### [Exercise passage]

I have a website where I index information about movies. To find a movie the user can input the title of the movie and this query will be sent to the database:
SELECT IMDB, Name, Year, Views
FROM Movies
WHERE Name LIKE '%$search%'
I used the "similar_text" function to solve little mistakes. For example if the name is "Pulp Fiction" and the user types: "Pulp Foction", since I don't get any results I run this little code for every movie.
similar_text($search, $Name, $percent);
if ($percent > $ValMax) {
$ValMax = $percent;
$PosMax = $i;
}
I'm using this code since I only have a couple hundred movies in the database and in the future it's going to be at max about twenty thousand. Also every movie as a title of an average of 20 characters, without considering movies like Dr. Strangelove or: How I Learned to Stop Worrying and Love the Bomb
The real problem starts with a query used by an user: "Capitan America" (italian for Captain America) where the name of the movie was "Captain America – Il primo vendicatore"

### [Exercises to complete]
1. Answer these questions about the movie search post:
(a) Which four columns does the SQL query select?
(b) Which function does the poster use to handle small typing mistakes?
(c) About how many movies does the poster expect the database to hold at most in the future?
2. Write the next part of the movie search post, picking up right after its last sentence.

Images with keypoint coordinates
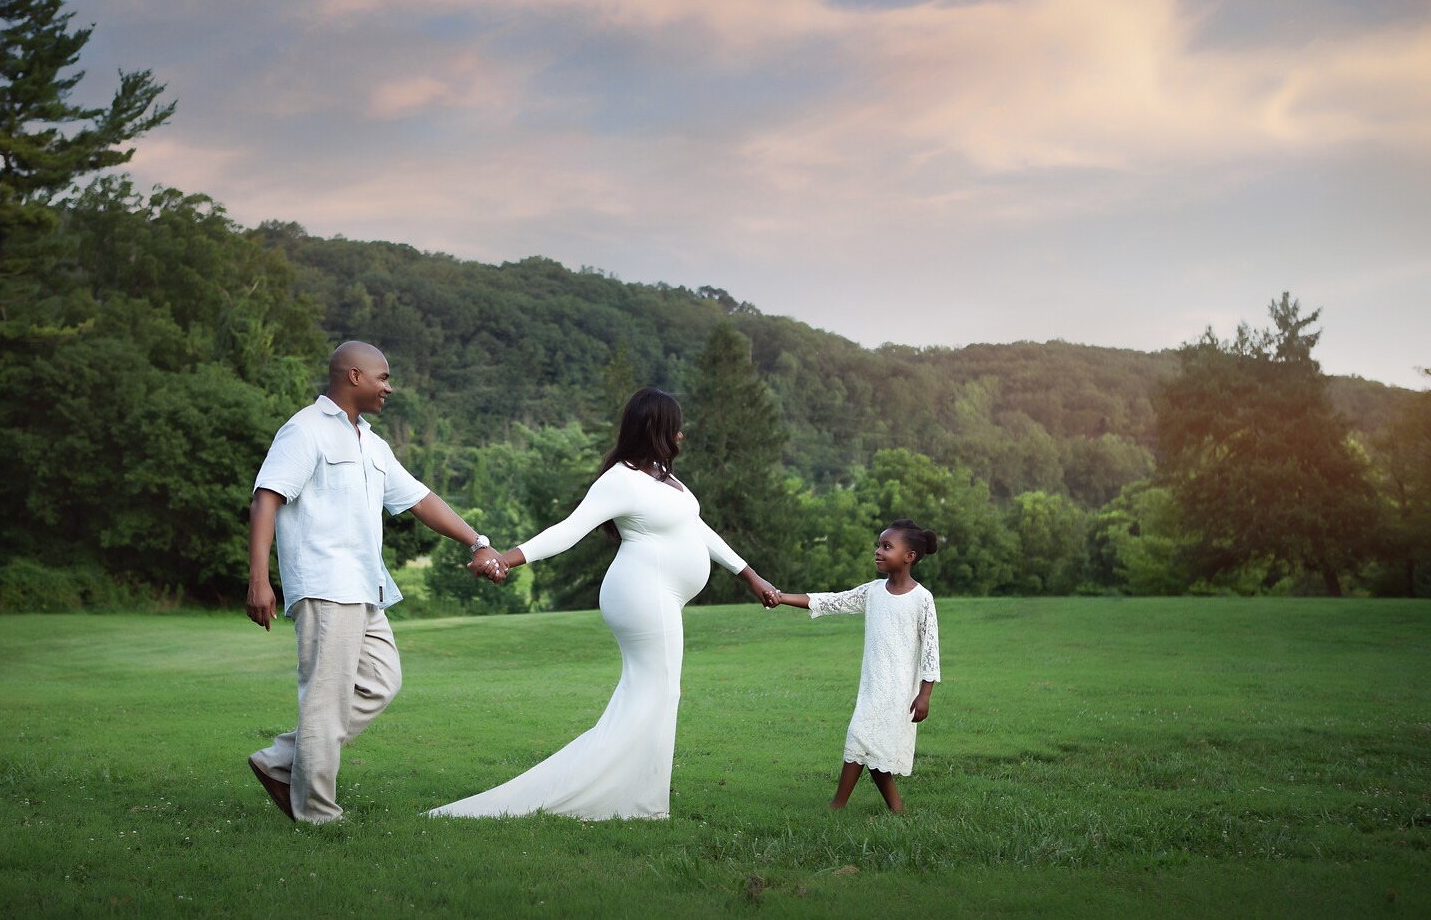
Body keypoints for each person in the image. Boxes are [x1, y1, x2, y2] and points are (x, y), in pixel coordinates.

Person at [428, 387, 776, 820]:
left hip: (660, 593)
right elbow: (568, 530)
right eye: (675, 426)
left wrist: (749, 575)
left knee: (656, 694)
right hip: (642, 592)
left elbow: (698, 529)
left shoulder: (666, 478)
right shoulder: (620, 480)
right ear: (656, 428)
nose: (682, 434)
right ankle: (631, 803)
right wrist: (507, 559)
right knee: (658, 692)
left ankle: (639, 799)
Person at [245, 341, 501, 824]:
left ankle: (280, 761)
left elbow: (421, 499)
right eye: (383, 377)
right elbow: (266, 499)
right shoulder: (304, 431)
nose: (390, 386)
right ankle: (317, 814)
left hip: (365, 587)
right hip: (324, 584)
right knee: (326, 698)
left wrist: (477, 542)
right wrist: (260, 579)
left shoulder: (370, 442)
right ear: (355, 377)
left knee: (381, 682)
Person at [765, 520, 941, 813]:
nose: (878, 551)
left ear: (909, 556)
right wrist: (782, 597)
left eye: (887, 546)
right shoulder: (872, 592)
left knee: (862, 740)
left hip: (900, 692)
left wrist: (925, 694)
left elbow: (931, 651)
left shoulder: (922, 599)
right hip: (873, 686)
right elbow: (832, 601)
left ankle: (837, 807)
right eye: (879, 545)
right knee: (868, 747)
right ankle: (897, 810)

### [Answer section]
1.
(a) IMDB, Name, Year and Views
(b) similar_text
(c) About twenty thousand

2.
Using the Levenshtein function I got horrible results where with the similar_text they were at least decent. You can see the full results of that query here. I made up this page to see for each search what the levenshtein and the similar_text would be.
The movie that would have been selected if I didn't place a 60% blockage would have been "C'era una volta in America" (Once upon a time in America).
However "Capitan America" and "Captain America" are pretty similar so I was wondering if there was a way to maybe check for each word. I've also heard about Lucene but I didn't know how to start from and If it was suited for my needs.
Thanks :)